**Your task:** Rewrite the entries as a numbered list, from the first line through the line containing "Ricardo Magalhães. Apesar de reconhecer o", both included. Skip blank lines.

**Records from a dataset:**

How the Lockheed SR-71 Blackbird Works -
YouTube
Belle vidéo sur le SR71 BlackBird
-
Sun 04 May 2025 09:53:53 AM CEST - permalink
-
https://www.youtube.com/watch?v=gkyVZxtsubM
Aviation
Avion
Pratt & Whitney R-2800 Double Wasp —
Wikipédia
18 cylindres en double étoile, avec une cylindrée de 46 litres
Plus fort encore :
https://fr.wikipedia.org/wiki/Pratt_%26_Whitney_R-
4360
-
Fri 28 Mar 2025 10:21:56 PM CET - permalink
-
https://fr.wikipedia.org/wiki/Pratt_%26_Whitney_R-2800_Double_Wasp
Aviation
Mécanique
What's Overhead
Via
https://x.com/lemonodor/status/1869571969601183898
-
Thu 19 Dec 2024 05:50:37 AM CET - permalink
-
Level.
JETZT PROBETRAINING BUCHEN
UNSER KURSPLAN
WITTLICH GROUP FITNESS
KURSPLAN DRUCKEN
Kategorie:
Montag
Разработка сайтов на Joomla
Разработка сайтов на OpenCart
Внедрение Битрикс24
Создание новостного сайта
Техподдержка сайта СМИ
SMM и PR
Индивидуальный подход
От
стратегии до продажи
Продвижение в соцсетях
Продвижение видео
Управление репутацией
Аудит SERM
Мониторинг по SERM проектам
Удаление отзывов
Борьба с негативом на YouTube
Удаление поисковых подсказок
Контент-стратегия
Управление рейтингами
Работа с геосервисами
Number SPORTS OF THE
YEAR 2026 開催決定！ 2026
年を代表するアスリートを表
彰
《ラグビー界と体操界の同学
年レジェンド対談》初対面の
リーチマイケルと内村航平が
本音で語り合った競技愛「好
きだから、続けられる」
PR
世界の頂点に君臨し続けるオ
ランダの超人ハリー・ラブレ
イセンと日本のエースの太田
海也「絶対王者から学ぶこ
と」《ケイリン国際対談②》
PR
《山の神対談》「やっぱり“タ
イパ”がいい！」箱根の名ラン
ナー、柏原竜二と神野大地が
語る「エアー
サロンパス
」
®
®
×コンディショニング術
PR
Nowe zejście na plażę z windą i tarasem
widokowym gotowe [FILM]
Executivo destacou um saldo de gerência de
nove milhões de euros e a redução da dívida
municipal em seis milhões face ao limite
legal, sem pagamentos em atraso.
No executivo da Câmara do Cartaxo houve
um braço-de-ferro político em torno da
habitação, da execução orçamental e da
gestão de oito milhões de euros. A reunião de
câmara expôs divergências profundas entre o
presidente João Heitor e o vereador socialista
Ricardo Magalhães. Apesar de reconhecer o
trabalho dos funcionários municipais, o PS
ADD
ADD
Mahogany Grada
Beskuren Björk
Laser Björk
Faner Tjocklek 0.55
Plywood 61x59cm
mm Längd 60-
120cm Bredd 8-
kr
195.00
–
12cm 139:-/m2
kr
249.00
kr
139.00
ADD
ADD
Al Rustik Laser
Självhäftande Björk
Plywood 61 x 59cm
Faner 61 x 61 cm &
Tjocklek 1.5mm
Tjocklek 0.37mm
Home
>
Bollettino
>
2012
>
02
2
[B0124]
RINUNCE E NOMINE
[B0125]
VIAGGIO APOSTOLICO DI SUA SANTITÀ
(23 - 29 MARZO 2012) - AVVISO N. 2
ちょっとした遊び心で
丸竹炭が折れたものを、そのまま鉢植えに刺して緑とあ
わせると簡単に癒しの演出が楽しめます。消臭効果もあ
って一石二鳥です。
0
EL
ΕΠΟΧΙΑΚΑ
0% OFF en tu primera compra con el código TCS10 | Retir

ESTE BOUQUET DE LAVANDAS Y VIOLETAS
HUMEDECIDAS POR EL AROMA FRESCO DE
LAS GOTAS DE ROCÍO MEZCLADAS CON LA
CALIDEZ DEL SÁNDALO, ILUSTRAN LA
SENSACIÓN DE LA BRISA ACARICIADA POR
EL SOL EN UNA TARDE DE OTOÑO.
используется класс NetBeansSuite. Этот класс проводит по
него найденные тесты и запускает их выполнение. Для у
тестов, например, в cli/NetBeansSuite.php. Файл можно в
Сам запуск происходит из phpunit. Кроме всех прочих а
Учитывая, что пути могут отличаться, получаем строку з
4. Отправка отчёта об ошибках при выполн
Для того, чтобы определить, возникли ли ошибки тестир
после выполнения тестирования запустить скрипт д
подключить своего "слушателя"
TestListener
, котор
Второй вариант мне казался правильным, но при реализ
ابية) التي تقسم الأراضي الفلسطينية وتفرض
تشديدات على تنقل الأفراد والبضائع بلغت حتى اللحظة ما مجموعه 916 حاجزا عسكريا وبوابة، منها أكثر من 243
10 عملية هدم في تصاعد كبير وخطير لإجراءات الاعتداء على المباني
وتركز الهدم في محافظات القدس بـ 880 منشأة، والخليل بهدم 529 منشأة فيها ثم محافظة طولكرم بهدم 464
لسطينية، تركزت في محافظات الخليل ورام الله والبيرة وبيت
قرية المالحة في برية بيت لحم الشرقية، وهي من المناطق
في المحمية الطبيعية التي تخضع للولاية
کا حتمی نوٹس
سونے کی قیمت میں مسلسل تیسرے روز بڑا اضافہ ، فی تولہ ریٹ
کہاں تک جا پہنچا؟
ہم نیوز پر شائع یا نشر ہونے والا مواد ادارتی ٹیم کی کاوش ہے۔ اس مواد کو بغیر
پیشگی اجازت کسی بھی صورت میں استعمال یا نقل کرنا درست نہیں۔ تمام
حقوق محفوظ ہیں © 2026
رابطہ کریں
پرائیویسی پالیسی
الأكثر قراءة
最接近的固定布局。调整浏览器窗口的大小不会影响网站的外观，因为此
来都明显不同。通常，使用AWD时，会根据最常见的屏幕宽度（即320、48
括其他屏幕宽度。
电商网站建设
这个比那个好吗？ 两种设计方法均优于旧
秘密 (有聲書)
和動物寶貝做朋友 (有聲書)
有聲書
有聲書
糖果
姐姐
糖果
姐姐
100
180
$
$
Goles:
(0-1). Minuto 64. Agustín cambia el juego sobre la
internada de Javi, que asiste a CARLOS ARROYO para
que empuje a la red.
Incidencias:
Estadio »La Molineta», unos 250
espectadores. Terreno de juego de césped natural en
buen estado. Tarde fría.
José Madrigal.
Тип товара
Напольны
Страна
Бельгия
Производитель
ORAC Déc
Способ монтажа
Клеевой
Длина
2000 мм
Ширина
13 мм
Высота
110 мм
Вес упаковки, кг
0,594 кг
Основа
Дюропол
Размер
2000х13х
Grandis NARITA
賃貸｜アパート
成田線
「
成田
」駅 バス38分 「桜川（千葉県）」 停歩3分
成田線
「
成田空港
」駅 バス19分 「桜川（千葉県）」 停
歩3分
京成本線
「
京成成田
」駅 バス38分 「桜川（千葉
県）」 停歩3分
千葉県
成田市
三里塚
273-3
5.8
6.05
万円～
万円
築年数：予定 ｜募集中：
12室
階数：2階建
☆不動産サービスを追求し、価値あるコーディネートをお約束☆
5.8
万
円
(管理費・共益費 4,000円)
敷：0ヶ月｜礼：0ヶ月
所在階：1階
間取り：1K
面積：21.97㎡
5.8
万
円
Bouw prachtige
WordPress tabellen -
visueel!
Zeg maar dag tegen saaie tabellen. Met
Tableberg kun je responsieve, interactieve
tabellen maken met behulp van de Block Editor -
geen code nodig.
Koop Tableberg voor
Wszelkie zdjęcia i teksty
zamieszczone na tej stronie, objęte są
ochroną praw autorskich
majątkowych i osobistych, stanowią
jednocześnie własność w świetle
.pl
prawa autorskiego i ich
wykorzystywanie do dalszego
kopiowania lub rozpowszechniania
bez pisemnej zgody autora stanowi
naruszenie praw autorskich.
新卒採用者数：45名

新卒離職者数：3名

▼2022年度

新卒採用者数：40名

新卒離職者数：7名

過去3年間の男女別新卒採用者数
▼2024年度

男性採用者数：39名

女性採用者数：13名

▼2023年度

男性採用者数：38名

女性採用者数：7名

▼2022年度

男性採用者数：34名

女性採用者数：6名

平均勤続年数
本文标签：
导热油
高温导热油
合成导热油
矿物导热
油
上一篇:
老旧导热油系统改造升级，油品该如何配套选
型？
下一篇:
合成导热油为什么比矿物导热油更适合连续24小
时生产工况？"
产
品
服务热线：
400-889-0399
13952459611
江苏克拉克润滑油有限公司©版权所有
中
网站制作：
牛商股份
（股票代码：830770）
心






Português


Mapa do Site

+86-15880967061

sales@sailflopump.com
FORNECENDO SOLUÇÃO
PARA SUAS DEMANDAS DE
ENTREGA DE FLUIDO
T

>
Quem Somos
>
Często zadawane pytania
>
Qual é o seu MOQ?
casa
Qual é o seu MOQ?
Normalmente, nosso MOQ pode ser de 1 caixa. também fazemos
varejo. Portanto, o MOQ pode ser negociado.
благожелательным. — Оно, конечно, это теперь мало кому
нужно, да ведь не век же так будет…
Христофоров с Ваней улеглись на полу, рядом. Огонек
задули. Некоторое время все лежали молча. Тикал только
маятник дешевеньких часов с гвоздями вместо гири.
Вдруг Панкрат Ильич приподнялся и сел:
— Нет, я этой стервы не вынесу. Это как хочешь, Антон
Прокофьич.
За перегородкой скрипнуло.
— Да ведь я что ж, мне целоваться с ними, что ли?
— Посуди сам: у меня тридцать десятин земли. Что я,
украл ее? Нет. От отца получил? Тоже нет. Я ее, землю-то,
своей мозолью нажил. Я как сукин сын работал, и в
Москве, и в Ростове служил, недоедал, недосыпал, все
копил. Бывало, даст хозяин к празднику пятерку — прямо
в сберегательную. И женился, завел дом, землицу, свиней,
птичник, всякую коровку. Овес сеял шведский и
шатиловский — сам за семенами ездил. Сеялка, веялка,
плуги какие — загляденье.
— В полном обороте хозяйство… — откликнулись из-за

**Problem solution:**
1. How the Lockheed SR-71 Blackbird Works -
2. YouTube
3. Belle vidéo sur le SR71 BlackBird
4. -
5. Sun 04 May 2025 09:53:53 AM CEST - permalink
6. -
7. https://www.youtube.com/watch?v=gkyVZxtsubM
8. Aviation
9. Avion
10. Pratt & Whitney R-2800 Double Wasp —
11. Wikipédia
12. 18 cylindres en double étoile, avec une cylindrée de 46 litres
13. Plus fort encore :
14. https://fr.wikipedia.org/wiki/Pratt_%26_Whitney_R-
15. 4360
16. -
17. Fri 28 Mar 2025 10:21:56 PM CET - permalink
18. -
19. https://fr.wikipedia.org/wiki/Pratt_%26_Whitney_R-2800_Double_Wasp
20. Aviation
21. Mécanique
22. What's Overhead
23. Via
24. https://x.com/lemonodor/status/1869571969601183898
25. -
26. Thu 19 Dec 2024 05:50:37 AM CET - permalink
27. -
28. Level.
29. JETZT PROBETRAINING BUCHEN
30. UNSER KURSPLAN
31. WITTLICH GROUP FITNESS
32. KURSPLAN DRUCKEN
33. Kategorie:
34. Montag
35. Разработка сайтов на Joomla
36. Разработка сайтов на OpenCart
37. Внедрение Битрикс24
38. Создание новостного сайта
39. Техподдержка сайта СМИ
40. SMM и PR
41. Индивидуальный подход
42. От
43. стратегии до продажи
44. Продвижение в соцсетях
45. Продвижение видео
46. Управление репутацией
47. Аудит SERM
48. Мониторинг по SERM проектам
49. Удаление отзывов
50. Борьба с негативом на YouTube
51. Удаление поисковых подсказок
52. Контент-стратегия
53. Управление рейтингами
54. Работа с геосервисами
55. Number SPORTS OF THE
56. YEAR 2026 開催決定！ 2026
57. 年を代表するアスリートを表
58. 彰
59. 《ラグビー界と体操界の同学
60. 年レジェンド対談》初対面の
61. リーチマイケルと内村航平が
62. 本音で語り合った競技愛「好
63. きだから、続けられる」
64. PR
65. 世界の頂点に君臨し続けるオ
66. ランダの超人ハリー・ラブレ
67. イセンと日本のエースの太田
68. 海也「絶対王者から学ぶこ
69. と」《ケイリン国際対談②》
70. PR
71. 《山の神対談》「やっぱり“タ
72. イパ”がいい！」箱根の名ラン
73. ナー、柏原竜二と神野大地が
74. 語る「エアー
75. サロンパス
76. 」
77. ®
78. ®
79. ×コンディショニング術
80. PR
81. Nowe zejście na plażę z windą i tarasem
82. widokowym gotowe [FILM]
83. Executivo destacou um saldo de gerência de
84. nove milhões de euros e a redução da dívida
85. municipal em seis milhões face ao limite
86. legal, sem pagamentos em atraso.
87. No executivo da Câmara do Cartaxo houve
88. um braço-de-ferro político em torno da
89. habitação, da execução orçamental e da
90. gestão de oito milhões de euros. A reunião de
91. câmara expôs divergências profundas entre o
92. presidente João Heitor e o vereador socialista
93. Ricardo Magalhães. Apesar de reconhecer o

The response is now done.